▶ [ABOUT THIS EXERCISE]: Starting at the beginning of the records and ending at the line that contains "Sicher bezahlen mit", reproduce every line word for word, including both the first line and that last one.

Start of AVAILABLE DATA

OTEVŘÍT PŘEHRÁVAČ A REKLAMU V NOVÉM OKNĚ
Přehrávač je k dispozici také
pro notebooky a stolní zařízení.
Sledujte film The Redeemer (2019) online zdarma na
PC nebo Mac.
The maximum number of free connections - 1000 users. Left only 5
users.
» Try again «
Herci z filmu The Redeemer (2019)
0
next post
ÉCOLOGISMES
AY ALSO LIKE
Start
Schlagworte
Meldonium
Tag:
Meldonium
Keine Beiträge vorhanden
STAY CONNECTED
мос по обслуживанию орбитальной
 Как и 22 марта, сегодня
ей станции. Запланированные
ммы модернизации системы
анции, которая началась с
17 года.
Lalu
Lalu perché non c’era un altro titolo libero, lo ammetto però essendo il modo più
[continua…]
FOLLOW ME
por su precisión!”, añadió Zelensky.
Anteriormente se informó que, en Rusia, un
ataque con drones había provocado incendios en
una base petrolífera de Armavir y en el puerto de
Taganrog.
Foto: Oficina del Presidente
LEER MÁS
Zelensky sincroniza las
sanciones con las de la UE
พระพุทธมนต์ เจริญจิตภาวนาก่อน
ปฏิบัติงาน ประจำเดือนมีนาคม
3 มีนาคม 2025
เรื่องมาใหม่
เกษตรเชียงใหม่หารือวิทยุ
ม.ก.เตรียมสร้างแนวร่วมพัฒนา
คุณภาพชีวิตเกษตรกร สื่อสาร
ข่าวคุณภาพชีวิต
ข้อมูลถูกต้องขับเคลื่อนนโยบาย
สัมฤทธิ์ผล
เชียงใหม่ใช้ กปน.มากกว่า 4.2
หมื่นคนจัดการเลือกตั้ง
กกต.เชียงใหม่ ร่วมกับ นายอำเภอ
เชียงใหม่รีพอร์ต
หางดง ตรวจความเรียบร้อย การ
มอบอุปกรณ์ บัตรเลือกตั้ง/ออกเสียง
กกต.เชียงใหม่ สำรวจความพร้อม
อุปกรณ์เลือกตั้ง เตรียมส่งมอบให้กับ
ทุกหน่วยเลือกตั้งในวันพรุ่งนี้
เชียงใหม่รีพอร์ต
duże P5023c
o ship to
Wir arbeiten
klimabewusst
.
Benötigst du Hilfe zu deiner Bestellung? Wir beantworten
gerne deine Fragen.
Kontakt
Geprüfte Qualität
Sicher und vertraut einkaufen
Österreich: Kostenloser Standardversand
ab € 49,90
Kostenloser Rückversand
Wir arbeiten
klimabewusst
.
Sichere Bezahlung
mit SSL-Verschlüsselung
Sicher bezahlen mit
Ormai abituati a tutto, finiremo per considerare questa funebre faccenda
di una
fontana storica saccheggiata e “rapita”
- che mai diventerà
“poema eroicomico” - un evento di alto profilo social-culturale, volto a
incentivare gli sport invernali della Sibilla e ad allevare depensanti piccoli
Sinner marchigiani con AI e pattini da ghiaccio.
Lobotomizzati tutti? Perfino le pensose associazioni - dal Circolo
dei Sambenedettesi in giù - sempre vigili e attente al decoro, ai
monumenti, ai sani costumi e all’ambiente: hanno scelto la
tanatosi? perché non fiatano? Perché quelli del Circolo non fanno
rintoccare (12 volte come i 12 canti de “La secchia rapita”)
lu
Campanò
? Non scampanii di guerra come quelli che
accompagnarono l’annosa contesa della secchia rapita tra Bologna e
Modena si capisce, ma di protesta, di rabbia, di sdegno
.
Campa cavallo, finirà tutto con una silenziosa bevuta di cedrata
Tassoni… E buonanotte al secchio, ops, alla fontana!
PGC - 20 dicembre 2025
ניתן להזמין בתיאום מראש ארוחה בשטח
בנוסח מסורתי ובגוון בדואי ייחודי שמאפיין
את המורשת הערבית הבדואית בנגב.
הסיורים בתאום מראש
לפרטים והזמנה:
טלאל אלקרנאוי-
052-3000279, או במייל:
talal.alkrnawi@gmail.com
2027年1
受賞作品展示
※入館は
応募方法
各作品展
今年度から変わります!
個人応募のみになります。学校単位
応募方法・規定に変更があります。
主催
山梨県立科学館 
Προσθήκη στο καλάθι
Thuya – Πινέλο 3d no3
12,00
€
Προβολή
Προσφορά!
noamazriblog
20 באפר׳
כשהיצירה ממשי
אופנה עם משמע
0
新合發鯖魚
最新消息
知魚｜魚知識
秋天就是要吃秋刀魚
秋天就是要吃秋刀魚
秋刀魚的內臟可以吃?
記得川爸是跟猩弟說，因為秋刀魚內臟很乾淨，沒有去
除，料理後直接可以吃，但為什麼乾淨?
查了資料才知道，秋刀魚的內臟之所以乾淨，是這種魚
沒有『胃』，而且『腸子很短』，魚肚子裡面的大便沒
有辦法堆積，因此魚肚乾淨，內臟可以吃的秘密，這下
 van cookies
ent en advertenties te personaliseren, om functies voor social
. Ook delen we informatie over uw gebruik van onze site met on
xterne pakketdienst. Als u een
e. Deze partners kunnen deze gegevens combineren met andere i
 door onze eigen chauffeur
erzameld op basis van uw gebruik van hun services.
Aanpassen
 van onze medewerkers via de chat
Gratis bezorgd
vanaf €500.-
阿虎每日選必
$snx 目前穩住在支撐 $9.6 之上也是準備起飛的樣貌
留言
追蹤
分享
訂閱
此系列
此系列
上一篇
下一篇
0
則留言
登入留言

End of AVAILABLE DATA

▶ [RESULT]:
OTEVŘÍT PŘEHRÁVAČ A REKLAMU V NOVÉM OKNĚ
Přehrávač je k dispozici také
pro notebooky a stolní zařízení.
Sledujte film The Redeemer (2019) online zdarma na
PC nebo Mac.
The maximum number of free connections - 1000 users. Left only 5
users.
» Try again «
Herci z filmu The Redeemer (2019)
0
next post
ÉCOLOGISMES
AY ALSO LIKE
Start
Schlagworte
Meldonium
Tag:
Meldonium
Keine Beiträge vorhanden
STAY CONNECTED
мос по обслуживанию орбитальной
 Как и 22 марта, сегодня
ей станции. Запланированные
ммы модернизации системы
анции, которая началась с
17 года.
Lalu
Lalu perché non c’era un altro titolo libero, lo ammetto però essendo il modo più
[continua…]
FOLLOW ME
por su precisión!”, añadió Zelensky.
Anteriormente se informó que, en Rusia, un
ataque con drones había provocado incendios en
una base petrolífera de Armavir y en el puerto de
Taganrog.
Foto: Oficina del Presidente
LEER MÁS
Zelensky sincroniza las
sanciones con las de la UE
พระพุทธมนต์ เจริญจิตภาวนาก่อน
ปฏิบัติงาน ประจำเดือนมีนาคม
3 มีนาคม 2025
เรื่องมาใหม่
เกษตรเชียงใหม่หารือวิทยุ
ม.ก.เตรียมสร้างแนวร่วมพัฒนา
คุณภาพชีวิตเกษตรกร สื่อสาร
ข่าวคุณภาพชีวิต
ข้อมูลถูกต้องขับเคลื่อนนโยบาย
สัมฤทธิ์ผล
เชียงใหม่ใช้ กปน.มากกว่า 4.2
หมื่นคนจัดการเลือกตั้ง
กกต.เชียงใหม่ ร่วมกับ นายอำเภอ
เชียงใหม่รีพอร์ต
หางดง ตรวจความเรียบร้อย การ
มอบอุปกรณ์ บัตรเลือกตั้ง/ออกเสียง
กกต.เชียงใหม่ สำรวจความพร้อม
อุปกรณ์เลือกตั้ง เตรียมส่งมอบให้กับ
ทุกหน่วยเลือกตั้งในวันพรุ่งนี้
เชียงใหม่รีพอร์ต
duże P5023c
o ship to
Wir arbeiten
klimabewusst
.
Benötigst du Hilfe zu deiner Bestellung? Wir beantworten
gerne deine Fragen.
Kontakt
Geprüfte Qualität
Sicher und vertraut einkaufen
Österreich: Kostenloser Standardversand
ab € 49,90
Kostenloser Rückversand
Wir arbeiten
klimabewusst
.
Sichere Bezahlung
mit SSL-Verschlüsselung
Sicher bezahlen mit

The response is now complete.